The Iranians have also now categorically said they're not going to allow Boeing to have the black boxes of that crashed airplane. They say they found the black boxes. They say at least one of them has some damage. Some of the data may have been lost.

They don't want to hand that over to Boeing or the United States. They say the Iranians are saying that it is the country where the crash happened that has the authority to investigate it, John.

BERMAN: All right. Frederik Pleitgen for us in Tehran, Fred, thanks so much for being on this for us. Keep us posted.

In the meantime, as tensions between the United States and Iran appear to be de-escalating, some, the FBI and Department of Homeland Security, are warning law enforcement of the threat Iran poses here in the United States, cyberattacks or even proxies trying to assassinate American officials.

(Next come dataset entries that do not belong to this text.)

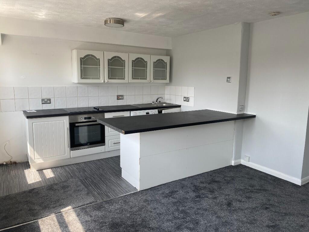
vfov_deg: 53.1
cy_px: 116
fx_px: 232
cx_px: 154
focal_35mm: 26
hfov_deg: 67.3
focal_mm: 4.25
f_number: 1.8
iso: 32
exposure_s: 1/122
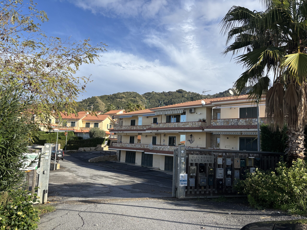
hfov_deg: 67.3
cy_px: 115
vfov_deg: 53.1
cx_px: 154
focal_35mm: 26
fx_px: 231
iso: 50
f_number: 1.6
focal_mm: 5.96
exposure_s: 1/3021
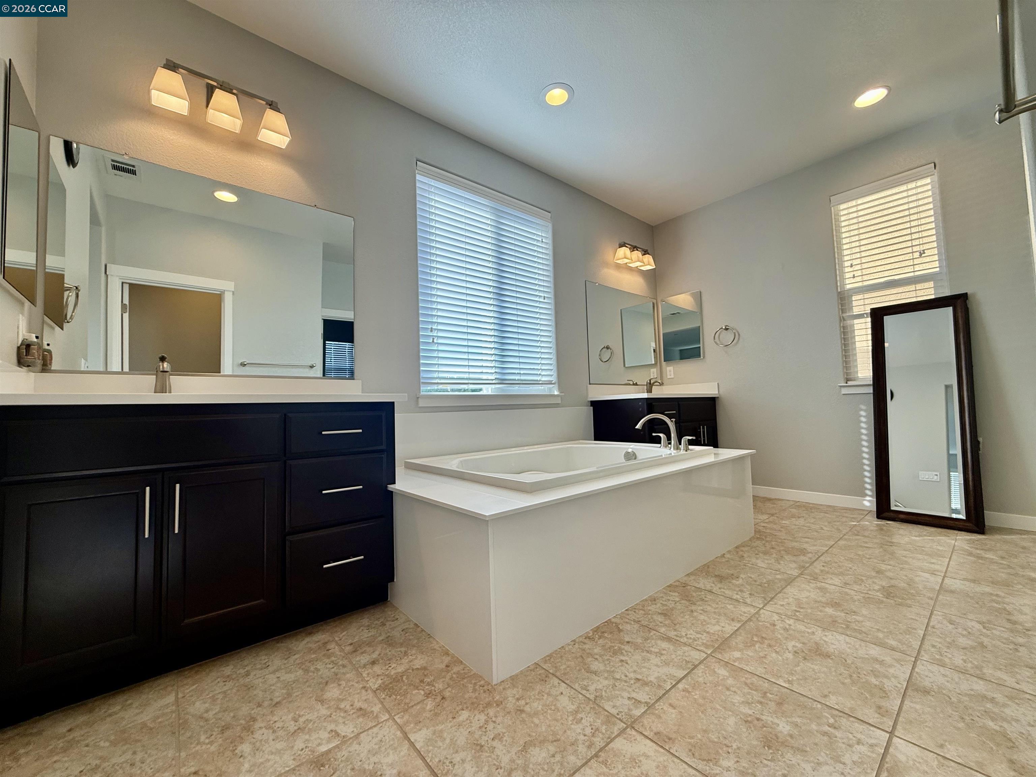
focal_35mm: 14
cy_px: 388
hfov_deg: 102.1
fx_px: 419
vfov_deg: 85.7
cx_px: 518
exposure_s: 1/120
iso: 100
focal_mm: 2.22
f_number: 2.2
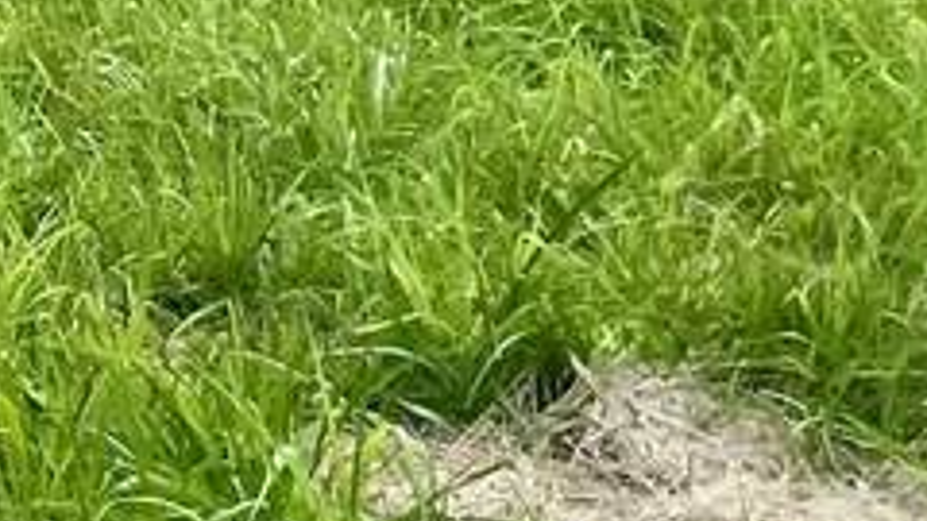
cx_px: -1317
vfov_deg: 7.6
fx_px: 3712
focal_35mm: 151
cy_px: -652
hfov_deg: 11.6
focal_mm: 4.2
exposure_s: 1/4000
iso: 32
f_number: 1.6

Joining me now is CNN contributor Andrew McCabe. He's the former deputy director of the FBI.

And, Andy, let me read you this bulletin that went out. It says, in the event Iran were determined to conduct a homeland attack, potential targets and methods of attack in the homeland could range from cyber operations to targeted assassinations of individuals deemed threats to the Iranian regime, the sabotage of public or private infrastructure, including U.S. military bases, oil and gas facilities and public landmarks.

Can you put on your security decoder ring here, and tell us exactly what that means and the significance it was released at all?


So, the first three examples they list in that sentence you just read have already happened in the United States. In 2011, the Iranians tried to assassinate the Saudi ambassador to the United States by instructing a proxy to blow up a restaurant in northern Virginia.

The Iranians target us in the cyber realm every single day. They're not quite as effective as the Russians or Chinese in that targeting but they are persistent and they are getting better every day.

And they've also had folks working on their behalf or for their terrorist proxy Hezbollah working here in the United States, producing targeting packages on military and law enforcement installations. We know that from two individuals who were arrested for doing exactly that just last year.

BERMAN: What are their capabilities in terms of cyber warfare?

MCCABE: Their capabilities are constant. They are persistently hitting our private sector entities with things like denial of service attacks in which they bombard a bank or financial institution's website with so many requests that it essentially takes the institution offline for some period of time.

They have also infiltrated public -- public infrastructure.